* _Work to be completed_
Each line in the data holding "github" should be listed.

Saved entries:
+---+

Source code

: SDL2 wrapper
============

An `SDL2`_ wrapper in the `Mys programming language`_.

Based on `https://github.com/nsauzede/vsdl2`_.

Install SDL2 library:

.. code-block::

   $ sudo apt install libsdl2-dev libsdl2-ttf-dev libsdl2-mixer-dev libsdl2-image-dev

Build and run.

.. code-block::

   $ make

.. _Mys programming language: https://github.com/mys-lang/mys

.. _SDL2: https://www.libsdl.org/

+---+

* _Result of the task_
Based on `https://github.com/nsauzede/vsdl2`_.
.. _Mys programming language: https://github.com/mys-lang/mys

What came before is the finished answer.